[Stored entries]

■ ■ ■ ■ ■ ■ ■

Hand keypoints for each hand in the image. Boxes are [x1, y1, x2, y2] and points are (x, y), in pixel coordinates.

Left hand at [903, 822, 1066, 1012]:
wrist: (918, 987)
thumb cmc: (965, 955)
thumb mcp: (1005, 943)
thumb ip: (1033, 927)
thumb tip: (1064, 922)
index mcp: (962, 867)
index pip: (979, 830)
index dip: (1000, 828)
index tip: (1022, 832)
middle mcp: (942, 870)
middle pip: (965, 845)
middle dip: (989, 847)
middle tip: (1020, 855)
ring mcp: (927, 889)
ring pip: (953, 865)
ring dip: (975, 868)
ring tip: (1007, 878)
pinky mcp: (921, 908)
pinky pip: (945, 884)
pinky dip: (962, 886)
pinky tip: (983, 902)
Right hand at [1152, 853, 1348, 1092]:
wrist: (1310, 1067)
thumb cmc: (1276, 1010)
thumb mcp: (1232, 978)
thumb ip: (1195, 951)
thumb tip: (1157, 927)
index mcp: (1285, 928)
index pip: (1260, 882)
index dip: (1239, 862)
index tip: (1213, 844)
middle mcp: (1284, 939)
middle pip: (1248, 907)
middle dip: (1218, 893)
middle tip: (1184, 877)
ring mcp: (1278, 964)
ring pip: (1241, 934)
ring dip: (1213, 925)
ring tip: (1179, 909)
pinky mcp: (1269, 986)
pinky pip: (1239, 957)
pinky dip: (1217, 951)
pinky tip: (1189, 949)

■ ■ ■ ■ ■ ■ ■

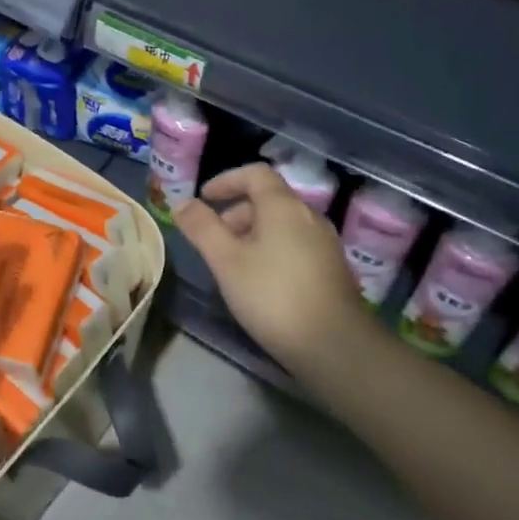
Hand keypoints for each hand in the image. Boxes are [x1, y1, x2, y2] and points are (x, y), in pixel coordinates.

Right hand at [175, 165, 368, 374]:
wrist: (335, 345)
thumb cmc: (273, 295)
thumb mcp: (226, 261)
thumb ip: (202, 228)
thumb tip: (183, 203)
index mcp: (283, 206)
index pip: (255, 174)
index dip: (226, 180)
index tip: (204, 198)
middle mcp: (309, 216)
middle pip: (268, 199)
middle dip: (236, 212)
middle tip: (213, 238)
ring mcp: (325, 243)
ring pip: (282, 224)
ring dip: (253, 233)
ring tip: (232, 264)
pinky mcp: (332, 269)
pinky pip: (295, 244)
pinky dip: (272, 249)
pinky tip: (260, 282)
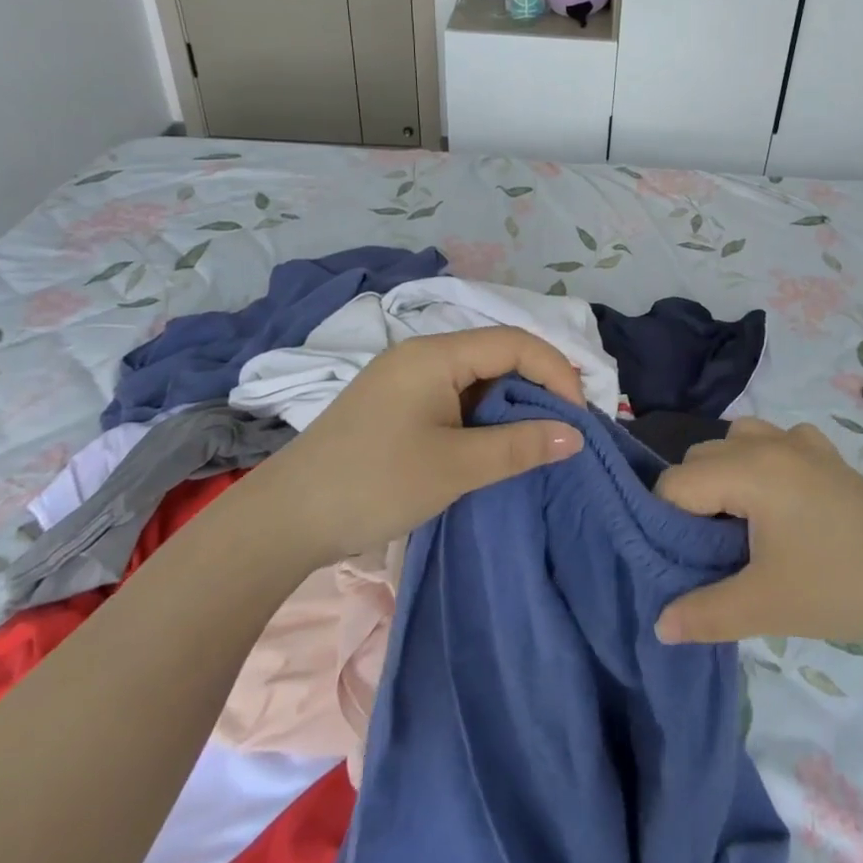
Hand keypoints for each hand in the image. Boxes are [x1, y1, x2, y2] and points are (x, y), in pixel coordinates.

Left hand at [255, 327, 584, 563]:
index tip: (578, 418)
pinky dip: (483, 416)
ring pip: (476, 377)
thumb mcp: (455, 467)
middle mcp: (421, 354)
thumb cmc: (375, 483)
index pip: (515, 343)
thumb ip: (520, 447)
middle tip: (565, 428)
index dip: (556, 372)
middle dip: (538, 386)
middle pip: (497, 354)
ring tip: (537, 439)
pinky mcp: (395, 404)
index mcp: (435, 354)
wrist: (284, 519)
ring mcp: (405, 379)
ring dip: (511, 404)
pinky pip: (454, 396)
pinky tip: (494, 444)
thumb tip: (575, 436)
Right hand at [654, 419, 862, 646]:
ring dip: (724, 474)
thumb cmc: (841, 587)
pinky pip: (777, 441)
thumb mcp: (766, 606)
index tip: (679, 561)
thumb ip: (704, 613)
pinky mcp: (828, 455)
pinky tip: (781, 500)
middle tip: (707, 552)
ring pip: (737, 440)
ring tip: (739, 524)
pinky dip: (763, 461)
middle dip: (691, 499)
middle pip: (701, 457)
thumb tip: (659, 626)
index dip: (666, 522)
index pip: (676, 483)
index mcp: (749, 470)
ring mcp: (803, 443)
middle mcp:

■ ■ ■ ■ ■ ■ ■

* [Activity]:
Exactly the lines above from the one with "thumb cmc: (273, 295)" to the one with "ring tip: (232, 264)", both included, are to be quoted; leave the rest out.

* [The answer]:
thumb cmc: (273, 295)
thumb mcp: (226, 261)
thumb ip: (202, 228)
thumb tip: (183, 203)
index mcp: (283, 206)
index pip: (255, 174)
index dip: (226, 180)
index tip: (204, 198)
middle mcp: (309, 216)
middle pip: (268, 199)
middle dip: (236, 212)
middle tip: (213, 238)
ring mcp: (325, 243)
ring pip: (282, 224)
ring dip: (253, 233)
ring tip: (232, 264)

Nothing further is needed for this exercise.